Activity: Only an exact copy of the entries, stripped of pictures, will serve as the answer.

Data provided:
== == ==

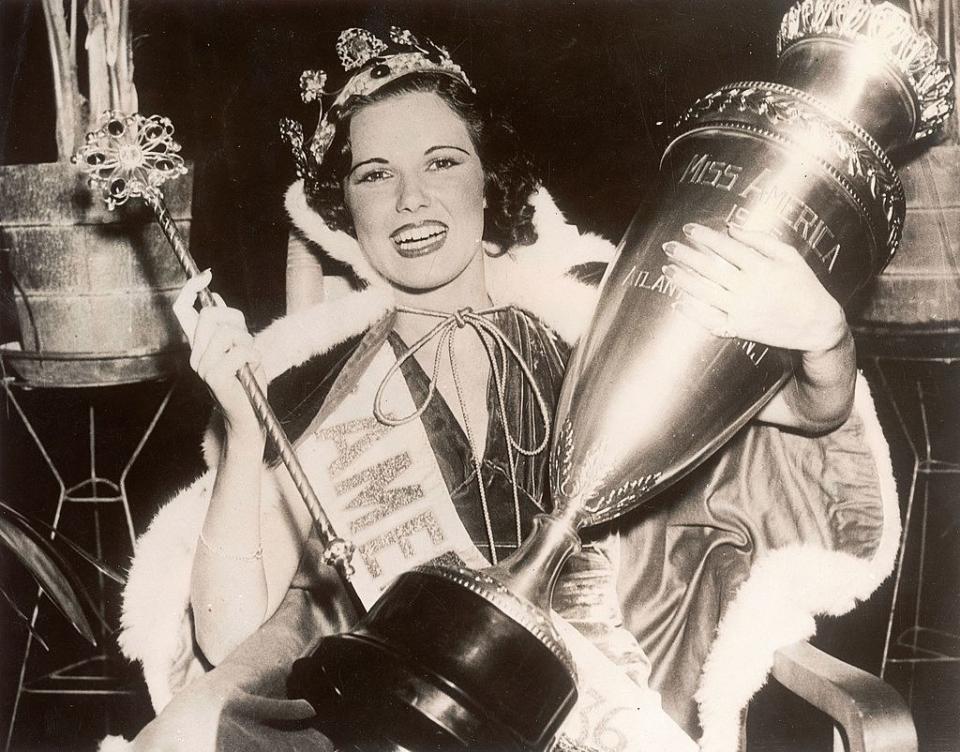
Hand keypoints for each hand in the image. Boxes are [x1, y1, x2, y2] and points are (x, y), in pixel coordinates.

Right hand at [173, 271, 266, 437]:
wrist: (250, 416)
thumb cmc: (247, 382)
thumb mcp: (240, 347)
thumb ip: (228, 326)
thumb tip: (217, 299)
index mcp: (198, 345)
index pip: (183, 310)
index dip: (191, 288)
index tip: (206, 275)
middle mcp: (195, 354)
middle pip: (211, 315)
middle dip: (236, 321)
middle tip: (246, 341)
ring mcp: (202, 366)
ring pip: (227, 332)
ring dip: (247, 342)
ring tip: (249, 359)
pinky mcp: (214, 377)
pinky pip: (238, 351)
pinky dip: (253, 356)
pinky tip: (252, 368)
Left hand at [662, 223, 847, 353]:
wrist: (816, 325)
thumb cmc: (804, 286)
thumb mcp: (789, 256)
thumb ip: (760, 240)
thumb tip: (731, 227)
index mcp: (762, 267)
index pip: (725, 247)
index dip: (704, 237)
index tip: (688, 228)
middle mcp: (749, 288)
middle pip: (710, 268)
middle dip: (686, 255)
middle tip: (668, 246)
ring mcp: (742, 310)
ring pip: (705, 293)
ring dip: (683, 280)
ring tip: (667, 270)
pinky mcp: (739, 329)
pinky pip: (710, 320)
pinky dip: (693, 311)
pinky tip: (679, 301)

== == ==

Reply:
Hand keypoints for each hand in the image. Boxes are [x1, y1, x2, y2] and points are (x, y), in pixel coordinates.

Right hand at [173, 271, 266, 437]:
wrist: (250, 416)
thumb cmc: (247, 382)
thumb mcp: (240, 347)
thumb ip: (228, 326)
thumb tip: (217, 299)
index mcp: (198, 345)
index pip: (183, 310)
index dip: (191, 288)
index tip: (206, 275)
middle mcp: (195, 354)
middle pip: (211, 315)
middle dip: (236, 321)
middle tip: (246, 341)
ring mcp: (202, 366)
ring pip: (227, 332)
ring dip: (247, 342)
ring tip: (249, 359)
pinky mcp: (214, 377)
pinky pip: (238, 351)
pinky dip: (253, 356)
pinky tip: (252, 368)
Left hand at [662, 223, 847, 353]:
wrist: (816, 325)
thumb cmc: (804, 286)
thumb mcp: (789, 256)
thumb ip: (760, 240)
thumb tip: (731, 227)
index mcp: (762, 267)
index pip: (725, 247)
index dip: (704, 237)
index tip: (688, 228)
middle mcp: (749, 288)
middle pip: (710, 268)
middle dip: (686, 255)
middle tip: (668, 246)
ring mcp: (742, 310)
ring pip: (705, 293)
ring dip: (683, 280)
ring tip: (667, 270)
pinky mcp: (739, 329)
pinky pip: (710, 320)
pinky dip: (693, 311)
pinky tip: (679, 301)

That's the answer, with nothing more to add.